* _TASK TO CARRY OUT_: Search the entries below for the word "Monday" and copy each line that has it.

(Beginning of DATASET)

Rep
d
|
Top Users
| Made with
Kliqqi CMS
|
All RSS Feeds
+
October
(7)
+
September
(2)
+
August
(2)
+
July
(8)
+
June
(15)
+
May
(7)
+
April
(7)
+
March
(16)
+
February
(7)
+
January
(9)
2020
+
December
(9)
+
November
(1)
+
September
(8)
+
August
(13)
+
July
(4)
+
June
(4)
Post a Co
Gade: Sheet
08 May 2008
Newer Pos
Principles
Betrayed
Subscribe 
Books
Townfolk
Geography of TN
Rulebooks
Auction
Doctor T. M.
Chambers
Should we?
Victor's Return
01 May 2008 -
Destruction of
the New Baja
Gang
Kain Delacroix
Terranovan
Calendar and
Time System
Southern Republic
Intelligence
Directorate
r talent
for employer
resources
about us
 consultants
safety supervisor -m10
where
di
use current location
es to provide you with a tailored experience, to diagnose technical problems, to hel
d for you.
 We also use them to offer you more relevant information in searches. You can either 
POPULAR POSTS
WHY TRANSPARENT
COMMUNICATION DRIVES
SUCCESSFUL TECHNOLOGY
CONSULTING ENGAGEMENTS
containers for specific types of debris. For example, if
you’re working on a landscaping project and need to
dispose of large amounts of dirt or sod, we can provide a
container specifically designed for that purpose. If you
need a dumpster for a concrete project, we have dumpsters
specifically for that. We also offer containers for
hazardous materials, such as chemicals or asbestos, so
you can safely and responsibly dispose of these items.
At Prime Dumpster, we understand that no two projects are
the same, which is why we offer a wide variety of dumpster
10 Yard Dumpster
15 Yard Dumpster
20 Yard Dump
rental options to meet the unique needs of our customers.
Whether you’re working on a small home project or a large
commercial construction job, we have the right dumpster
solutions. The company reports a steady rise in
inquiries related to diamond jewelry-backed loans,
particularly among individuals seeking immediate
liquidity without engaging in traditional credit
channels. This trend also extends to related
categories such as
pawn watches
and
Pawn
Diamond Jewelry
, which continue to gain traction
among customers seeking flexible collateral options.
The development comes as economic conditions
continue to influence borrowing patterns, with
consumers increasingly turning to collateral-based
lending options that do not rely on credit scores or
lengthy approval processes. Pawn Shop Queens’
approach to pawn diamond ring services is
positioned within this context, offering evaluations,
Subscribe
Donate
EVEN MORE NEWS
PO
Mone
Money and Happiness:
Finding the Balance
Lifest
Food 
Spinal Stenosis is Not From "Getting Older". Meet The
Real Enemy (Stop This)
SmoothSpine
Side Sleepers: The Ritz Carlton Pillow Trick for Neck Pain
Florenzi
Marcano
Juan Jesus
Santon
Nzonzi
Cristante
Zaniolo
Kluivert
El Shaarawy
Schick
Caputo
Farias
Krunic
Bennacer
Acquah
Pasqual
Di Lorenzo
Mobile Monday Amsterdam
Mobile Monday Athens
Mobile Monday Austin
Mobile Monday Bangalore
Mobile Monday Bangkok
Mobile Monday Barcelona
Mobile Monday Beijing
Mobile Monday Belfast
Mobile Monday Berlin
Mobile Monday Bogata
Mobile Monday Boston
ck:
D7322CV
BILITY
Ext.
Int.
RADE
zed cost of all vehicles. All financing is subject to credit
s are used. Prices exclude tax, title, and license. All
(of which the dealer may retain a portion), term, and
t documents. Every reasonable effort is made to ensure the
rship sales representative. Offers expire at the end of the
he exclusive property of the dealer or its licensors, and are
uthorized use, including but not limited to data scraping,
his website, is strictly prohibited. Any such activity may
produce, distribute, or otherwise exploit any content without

(End of DATASET)

* _OUTPUT FOR THIS EXERCISE_:
Mobile Monday Amsterdam
Mobile Monday Athens
Mobile Monday Austin
Mobile Monday Bangalore
Mobile Monday Bangkok
Mobile Monday Barcelona
Mobile Monday Beijing
Mobile Monday Belfast
Mobile Monday Berlin
Mobile Monday Bogata
Mobile Monday Boston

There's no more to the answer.